Reproduce the data below verbatim, starting at its first line and ending with the line containing "That is 12:19", both ends included.

[start of Records supplied]

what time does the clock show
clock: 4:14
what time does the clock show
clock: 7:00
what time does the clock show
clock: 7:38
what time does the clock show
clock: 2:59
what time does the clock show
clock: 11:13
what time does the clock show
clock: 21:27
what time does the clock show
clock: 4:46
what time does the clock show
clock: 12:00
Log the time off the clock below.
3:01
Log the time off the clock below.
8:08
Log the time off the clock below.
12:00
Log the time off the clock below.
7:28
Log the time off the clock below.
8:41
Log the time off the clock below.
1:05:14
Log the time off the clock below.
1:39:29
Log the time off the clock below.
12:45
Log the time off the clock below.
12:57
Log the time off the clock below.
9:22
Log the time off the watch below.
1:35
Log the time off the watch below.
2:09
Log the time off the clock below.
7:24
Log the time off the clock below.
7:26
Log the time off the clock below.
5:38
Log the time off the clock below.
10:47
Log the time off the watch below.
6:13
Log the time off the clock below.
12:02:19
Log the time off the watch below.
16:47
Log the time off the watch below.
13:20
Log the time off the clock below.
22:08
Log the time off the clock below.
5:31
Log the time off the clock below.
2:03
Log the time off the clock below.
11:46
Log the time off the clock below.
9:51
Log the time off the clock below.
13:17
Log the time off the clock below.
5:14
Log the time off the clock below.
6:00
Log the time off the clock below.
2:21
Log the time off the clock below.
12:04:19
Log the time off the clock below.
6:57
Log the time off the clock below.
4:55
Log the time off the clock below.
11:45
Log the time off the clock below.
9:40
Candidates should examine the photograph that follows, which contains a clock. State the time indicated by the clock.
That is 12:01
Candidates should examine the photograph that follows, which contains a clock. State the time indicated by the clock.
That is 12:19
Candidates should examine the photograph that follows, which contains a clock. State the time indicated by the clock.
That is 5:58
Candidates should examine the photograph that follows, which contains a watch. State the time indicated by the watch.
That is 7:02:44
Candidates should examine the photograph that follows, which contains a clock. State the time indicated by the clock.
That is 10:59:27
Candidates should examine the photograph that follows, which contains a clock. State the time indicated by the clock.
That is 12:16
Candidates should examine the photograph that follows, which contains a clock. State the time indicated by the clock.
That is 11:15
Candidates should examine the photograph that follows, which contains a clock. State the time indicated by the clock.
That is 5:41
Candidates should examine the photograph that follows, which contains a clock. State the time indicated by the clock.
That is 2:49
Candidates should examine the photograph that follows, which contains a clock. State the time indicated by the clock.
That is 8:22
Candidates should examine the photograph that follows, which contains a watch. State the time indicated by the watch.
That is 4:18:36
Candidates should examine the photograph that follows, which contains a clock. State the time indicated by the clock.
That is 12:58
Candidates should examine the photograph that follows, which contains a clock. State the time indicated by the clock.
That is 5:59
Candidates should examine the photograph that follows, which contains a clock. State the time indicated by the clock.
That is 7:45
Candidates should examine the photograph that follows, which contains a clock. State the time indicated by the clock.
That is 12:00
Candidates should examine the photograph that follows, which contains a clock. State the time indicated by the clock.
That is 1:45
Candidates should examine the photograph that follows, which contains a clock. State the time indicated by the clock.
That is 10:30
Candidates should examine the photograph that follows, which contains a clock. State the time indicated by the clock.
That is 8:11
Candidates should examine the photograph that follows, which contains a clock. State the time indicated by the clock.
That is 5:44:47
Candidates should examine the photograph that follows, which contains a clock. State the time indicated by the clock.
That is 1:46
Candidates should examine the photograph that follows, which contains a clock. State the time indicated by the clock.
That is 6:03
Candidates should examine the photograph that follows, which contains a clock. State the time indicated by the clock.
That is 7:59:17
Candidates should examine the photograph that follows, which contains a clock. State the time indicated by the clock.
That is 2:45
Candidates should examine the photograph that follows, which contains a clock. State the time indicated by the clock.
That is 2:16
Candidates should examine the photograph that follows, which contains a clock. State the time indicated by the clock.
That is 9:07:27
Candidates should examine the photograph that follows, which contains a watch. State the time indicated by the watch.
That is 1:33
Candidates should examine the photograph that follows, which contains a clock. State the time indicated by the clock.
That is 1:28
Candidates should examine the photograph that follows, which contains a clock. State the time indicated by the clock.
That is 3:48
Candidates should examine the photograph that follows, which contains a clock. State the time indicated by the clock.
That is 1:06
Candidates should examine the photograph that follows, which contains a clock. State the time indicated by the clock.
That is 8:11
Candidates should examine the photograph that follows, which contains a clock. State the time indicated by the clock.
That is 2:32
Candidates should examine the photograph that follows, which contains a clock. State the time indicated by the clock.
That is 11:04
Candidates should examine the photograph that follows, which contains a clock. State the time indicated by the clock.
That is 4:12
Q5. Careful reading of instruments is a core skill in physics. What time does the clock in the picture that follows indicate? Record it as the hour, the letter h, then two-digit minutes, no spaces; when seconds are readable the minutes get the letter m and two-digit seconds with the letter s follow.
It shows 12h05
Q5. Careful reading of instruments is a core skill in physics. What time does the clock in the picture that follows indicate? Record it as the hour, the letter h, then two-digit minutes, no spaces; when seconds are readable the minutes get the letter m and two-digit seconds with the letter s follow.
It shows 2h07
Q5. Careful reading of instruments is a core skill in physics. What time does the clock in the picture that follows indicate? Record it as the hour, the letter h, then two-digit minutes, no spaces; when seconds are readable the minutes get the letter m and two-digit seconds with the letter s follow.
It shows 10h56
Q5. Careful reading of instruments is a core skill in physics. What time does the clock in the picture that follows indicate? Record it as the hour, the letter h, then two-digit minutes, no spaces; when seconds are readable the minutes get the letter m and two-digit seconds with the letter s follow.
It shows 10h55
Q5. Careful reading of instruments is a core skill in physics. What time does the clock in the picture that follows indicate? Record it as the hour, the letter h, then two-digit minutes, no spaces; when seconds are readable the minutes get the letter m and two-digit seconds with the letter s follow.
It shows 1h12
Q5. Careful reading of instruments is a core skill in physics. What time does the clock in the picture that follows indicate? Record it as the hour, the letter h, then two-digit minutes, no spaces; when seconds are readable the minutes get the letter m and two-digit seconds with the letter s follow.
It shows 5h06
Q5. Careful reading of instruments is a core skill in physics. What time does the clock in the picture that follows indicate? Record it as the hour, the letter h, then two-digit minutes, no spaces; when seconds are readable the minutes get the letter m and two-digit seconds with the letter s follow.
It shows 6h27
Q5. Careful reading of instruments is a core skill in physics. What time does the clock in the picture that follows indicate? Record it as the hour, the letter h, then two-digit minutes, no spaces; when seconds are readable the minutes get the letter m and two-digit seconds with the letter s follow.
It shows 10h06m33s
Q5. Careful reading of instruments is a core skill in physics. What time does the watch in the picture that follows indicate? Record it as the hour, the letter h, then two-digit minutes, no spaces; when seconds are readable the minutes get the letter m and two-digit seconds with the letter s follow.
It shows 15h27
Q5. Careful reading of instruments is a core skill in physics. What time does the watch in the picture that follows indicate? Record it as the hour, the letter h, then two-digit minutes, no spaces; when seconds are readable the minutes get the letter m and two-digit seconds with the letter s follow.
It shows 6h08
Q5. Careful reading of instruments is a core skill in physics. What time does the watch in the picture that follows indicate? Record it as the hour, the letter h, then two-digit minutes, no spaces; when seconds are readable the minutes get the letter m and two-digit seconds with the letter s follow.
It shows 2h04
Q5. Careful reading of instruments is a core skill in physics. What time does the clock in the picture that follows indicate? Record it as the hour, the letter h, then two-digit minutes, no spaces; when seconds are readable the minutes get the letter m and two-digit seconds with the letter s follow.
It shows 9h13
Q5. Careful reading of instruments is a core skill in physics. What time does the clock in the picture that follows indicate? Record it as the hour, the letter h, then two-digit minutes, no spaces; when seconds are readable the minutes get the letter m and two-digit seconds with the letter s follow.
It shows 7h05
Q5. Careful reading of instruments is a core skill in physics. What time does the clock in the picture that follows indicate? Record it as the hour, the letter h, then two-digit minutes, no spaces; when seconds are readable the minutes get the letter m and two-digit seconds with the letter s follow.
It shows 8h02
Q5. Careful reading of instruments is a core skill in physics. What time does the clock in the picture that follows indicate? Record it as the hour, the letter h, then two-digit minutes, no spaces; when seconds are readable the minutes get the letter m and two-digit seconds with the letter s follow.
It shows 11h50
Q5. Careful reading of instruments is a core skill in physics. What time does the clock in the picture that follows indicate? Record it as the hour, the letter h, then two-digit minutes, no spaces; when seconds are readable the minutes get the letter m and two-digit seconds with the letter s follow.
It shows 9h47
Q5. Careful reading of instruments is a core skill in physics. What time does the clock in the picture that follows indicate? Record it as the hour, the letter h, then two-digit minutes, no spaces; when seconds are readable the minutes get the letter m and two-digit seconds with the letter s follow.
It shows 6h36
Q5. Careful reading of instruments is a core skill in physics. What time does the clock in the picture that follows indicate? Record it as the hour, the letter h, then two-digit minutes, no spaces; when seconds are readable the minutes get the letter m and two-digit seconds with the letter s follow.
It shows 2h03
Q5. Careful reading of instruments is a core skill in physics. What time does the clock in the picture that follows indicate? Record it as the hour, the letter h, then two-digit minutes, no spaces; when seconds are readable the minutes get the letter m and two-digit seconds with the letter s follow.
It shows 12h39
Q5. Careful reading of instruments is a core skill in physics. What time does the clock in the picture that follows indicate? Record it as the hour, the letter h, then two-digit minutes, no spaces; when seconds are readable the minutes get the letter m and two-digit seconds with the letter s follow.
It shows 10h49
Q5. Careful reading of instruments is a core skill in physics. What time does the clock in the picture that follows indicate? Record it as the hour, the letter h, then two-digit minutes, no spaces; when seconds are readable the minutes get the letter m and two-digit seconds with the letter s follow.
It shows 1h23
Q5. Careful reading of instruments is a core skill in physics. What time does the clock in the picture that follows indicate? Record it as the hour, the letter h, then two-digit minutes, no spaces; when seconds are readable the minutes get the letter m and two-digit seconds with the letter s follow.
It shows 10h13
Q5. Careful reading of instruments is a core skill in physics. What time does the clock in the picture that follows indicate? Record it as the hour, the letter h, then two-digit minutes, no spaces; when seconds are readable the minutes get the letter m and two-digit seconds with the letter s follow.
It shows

[end of Records supplied]

**Written response**
what time does the clock show
clock: 4:14
what time does the clock show
clock: 7:00
what time does the clock show
clock: 7:38
what time does the clock show
clock: 2:59
what time does the clock show
clock: 11:13
what time does the clock show
clock: 21:27
what time does the clock show
clock: 4:46
what time does the clock show
clock: 12:00
Log the time off the clock below.
3:01
Log the time off the clock below.
8:08
Log the time off the clock below.
12:00
Log the time off the clock below.
7:28
Log the time off the clock below.
8:41
Log the time off the clock below.
1:05:14
Log the time off the clock below.
1:39:29
Log the time off the clock below.
12:45
Log the time off the clock below.
12:57
Log the time off the clock below.
9:22
Log the time off the watch below.
1:35
Log the time off the watch below.
2:09
Log the time off the clock below.
7:24
Log the time off the clock below.
7:26
Log the time off the clock below.
5:38
Log the time off the clock below.
10:47
Log the time off the watch below.
6:13
Log the time off the clock below.
12:02:19
Log the time off the watch below.
16:47
Log the time off the watch below.
13:20
Log the time off the clock below.
22:08
Log the time off the clock below.
5:31
Log the time off the clock below.
2:03
Log the time off the clock below.
11:46
Log the time off the clock below.
9:51
Log the time off the clock below.
13:17
Log the time off the clock below.
5:14
Log the time off the clock below.
6:00
Log the time off the clock below.
2:21
Log the time off the clock below.
12:04:19
Log the time off the clock below.
6:57
Log the time off the clock below.
4:55
Log the time off the clock below.
11:45
Log the time off the clock below.
9:40
Candidates should examine the photograph that follows, which contains a clock. State the time indicated by the clock.
That is 12:01
Candidates should examine the photograph that follows, which contains a clock. State the time indicated by the clock.
That is 12:19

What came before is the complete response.